Durante la cena Ángela le habló de su trabajo en el taller de restauración. Había recibido una pintura representando a Orfeo y Eurídice escapando del infierno. Un cuadro enorme, aunque muy deteriorado, que requeriría meses de cuidadosa labor. A pesar de todo el tema la entusiasmaba. Víctor le pidió detalles sobre la obra y prometió pasar a verla.

– Sólo más adelante, cuando esté presentable -dijo Ángela.

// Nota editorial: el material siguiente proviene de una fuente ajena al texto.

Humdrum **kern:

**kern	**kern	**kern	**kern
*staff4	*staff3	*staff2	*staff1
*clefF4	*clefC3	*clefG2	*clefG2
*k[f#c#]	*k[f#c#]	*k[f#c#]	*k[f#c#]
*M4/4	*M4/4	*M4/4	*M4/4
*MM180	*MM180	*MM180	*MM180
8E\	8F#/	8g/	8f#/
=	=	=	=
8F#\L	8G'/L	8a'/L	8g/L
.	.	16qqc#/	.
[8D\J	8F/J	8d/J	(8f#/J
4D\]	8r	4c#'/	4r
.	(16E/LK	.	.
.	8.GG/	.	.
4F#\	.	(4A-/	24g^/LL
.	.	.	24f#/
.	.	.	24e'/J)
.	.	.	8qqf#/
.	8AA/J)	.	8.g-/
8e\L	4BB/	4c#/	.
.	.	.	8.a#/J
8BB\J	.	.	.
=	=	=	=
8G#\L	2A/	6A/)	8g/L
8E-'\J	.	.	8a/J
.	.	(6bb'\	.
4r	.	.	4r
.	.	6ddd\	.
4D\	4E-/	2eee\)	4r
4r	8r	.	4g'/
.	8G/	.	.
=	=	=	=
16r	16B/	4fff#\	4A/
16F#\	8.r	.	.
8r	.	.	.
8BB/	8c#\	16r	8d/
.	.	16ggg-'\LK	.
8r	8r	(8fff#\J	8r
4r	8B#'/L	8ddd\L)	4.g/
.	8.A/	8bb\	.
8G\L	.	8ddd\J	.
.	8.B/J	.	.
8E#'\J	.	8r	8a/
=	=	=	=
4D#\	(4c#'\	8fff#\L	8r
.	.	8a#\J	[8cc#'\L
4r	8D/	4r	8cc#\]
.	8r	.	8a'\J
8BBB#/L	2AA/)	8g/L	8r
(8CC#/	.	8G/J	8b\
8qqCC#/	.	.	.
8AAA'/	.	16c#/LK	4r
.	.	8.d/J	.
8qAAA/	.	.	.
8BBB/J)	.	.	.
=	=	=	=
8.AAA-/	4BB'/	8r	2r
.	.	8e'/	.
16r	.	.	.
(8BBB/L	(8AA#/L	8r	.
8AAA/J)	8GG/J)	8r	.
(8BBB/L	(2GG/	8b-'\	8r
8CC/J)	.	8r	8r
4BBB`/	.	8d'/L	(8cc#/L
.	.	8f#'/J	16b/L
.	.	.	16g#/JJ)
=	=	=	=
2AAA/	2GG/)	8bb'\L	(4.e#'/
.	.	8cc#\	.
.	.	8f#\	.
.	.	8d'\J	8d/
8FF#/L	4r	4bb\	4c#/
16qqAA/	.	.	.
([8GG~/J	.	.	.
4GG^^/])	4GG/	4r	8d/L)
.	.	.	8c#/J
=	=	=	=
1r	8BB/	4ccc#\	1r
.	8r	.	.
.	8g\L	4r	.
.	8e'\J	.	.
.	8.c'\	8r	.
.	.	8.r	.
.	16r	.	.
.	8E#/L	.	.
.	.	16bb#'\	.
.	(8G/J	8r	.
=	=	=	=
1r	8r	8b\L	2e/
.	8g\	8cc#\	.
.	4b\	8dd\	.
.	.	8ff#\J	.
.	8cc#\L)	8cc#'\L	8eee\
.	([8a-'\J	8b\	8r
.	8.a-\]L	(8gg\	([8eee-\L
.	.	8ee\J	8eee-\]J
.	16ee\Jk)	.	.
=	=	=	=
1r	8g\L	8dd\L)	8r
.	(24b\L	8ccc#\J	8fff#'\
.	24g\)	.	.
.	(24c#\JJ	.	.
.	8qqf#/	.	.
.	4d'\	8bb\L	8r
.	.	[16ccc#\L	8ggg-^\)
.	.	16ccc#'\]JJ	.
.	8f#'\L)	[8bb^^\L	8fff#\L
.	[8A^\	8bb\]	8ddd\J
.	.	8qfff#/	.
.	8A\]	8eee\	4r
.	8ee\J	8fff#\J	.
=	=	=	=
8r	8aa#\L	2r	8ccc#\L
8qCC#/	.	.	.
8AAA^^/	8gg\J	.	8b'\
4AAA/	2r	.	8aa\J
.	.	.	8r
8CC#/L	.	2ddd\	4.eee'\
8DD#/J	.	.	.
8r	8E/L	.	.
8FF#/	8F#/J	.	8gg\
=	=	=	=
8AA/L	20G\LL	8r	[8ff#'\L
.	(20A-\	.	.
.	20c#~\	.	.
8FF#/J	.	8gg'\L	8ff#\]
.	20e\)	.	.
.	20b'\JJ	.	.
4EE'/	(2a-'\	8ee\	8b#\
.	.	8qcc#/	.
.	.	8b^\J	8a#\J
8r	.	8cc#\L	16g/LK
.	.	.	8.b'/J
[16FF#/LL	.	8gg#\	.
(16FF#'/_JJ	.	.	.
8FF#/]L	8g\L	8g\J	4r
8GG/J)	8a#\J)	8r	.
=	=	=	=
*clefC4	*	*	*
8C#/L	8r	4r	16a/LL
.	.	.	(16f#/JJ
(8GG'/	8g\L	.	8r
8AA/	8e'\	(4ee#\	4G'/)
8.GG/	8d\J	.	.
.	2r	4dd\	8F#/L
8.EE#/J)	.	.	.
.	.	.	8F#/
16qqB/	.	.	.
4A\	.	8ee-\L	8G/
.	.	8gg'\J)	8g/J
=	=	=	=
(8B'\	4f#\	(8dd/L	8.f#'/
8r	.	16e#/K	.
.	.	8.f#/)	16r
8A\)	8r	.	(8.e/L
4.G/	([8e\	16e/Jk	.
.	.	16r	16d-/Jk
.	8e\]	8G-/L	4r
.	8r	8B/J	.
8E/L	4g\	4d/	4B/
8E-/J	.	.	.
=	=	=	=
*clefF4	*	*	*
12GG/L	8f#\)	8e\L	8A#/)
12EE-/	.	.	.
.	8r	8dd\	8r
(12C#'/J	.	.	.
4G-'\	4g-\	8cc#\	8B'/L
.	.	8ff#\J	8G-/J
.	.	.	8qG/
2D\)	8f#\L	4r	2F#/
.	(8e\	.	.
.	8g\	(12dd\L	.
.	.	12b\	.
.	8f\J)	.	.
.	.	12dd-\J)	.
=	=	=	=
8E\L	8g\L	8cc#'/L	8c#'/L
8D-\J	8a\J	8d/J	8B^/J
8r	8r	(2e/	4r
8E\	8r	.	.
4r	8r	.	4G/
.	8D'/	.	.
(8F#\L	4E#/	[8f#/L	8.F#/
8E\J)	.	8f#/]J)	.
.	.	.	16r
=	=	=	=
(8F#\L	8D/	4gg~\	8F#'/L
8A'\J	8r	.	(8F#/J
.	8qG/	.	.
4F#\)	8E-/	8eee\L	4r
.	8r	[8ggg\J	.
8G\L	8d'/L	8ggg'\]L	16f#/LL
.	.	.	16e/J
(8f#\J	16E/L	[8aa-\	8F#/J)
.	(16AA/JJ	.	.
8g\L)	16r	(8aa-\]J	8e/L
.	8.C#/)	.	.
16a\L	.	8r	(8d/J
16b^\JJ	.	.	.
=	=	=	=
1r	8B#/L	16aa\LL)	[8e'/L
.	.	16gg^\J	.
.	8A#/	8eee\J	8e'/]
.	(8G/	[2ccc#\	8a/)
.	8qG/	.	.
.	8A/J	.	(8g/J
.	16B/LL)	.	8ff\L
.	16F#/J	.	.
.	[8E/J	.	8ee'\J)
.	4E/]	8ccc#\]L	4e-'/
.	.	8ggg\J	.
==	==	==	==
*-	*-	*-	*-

Después de la cena Víctor estuvo tentado de contarle su conversación con David y su encuentro con el individuo de ojos muertos. Sin embargo, se contuvo. Algo en su interior se negó a explicar lo que todavía carecía de explicación. Después de todo quizá sólo se había tratado de una jornada de sombrías coincidencias. Prefirió escuchar, de nuevo, a Ángela mientras hablaba de su ilusión favorita de los últimos días. Ese viaje que debía conducirles a una zona mágica donde los viajeros, al parecer, tenían el deseo de quedarse para siempre. Según los informadores de Ángela en esa región la vida era todavía tan placentera que era imposible sustraerse a su magnetismo. Los que la habían conocido se prometían a sí mismos volver para quedarse. Víctor la escuchaba con complacido escepticismo, dejándose contagiar con la idea de un paraíso escondido.

En realidad esto era lo que más le gustaba de Ángela: su capacidad para creer en un paraíso escondido. Y para hacerlo creer, desafiando el reducto insolente del cansancio.